Replay logging is what is writing to the SQLite database. So the question is. how much of that data do I want to keep, and how much will I lose if I turn off the replay logs. I think that will be research for another day… right now the goal is to recover disk space by compressing the massive database file that was moved aside, and get Stratux stabilized again.
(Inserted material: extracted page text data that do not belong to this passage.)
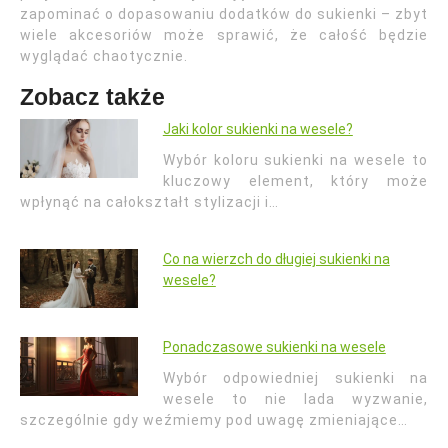
zapominać o dopasowaniu dodatków do sukienki – zbyt
wiele akcesoriów może sprawić, że całość będzie
wyglądać chaotycznie.
Zobacz także
Jaki kolor sukienki na wesele?
Wybór koloru sukienki na wesele to
kluczowy element, który może
wpłynąć na całokształt stylizacji i…
Co na wierzch do długiej sukienki na
wesele?
Ponadczasowe sukienki na wesele
Wybór odpowiedniej sukienki na
wesele to nie lada wyzwanie,
szczególnie gdy weźmiemy pod uwagę zmieniające…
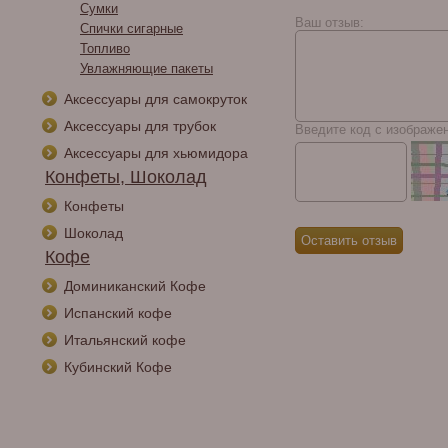
Сумки
Robusto
Ваш отзыв:
Спички сигарные
Топливо
Увлажняющие пакеты
Аксессуары для самокруток
Аксессуары для трубок
Введите код с изображе
Аксессуары для хьюмидора
Конфеты, Шоколад
Конфеты
Шоколад
Кофе
Доминиканский Кофе
Испанский кофе
Итальянский кофе
Кубинский Кофе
Once compressed, check filesystem and file size!
root@raspberrypi:/var/log# gzip stratux.sqlite.1
root@raspberrypi:/var/log# df
Filesystem 1K-blocks Used Available Use% Mounted on
/dev/root 1815440 1392384 330064 81% /
devtmpfs 469688 0 469688 0% /dev
tmpfs 474004 0 474004 0% /dev/shm
tmpfs 474004 12272 461732 3% /run
tmpfs 5120 4 5116 1% /run/lock
tmpfs 474004 0 474004 0% /sys/fs/cgroup
/dev/mmcblk0p4 8125880 681792 7008276 9% /var/log
/dev/mmcblk0p1 61384 20400 40984 34% /boot
root@raspberrypi:/var/log# ls -lktr --color --block-size=M stratux.sqlite*
-rw-r--r-- 1 root root 643M Apr 30 14:24 stratux.sqlite.1.gz
-rw-r--r-- 1 root root 8M Apr 30 15:21 stratux.sqlite
-rw-r--r-- 1 root root 1M Apr 30 15:22 stratux.sqlite-shm
-rw-r--r-- 1 root root 5M Apr 30 15:22 stratux.sqlite-wal
With the file compressed, it could be copied elsewhere for analysis.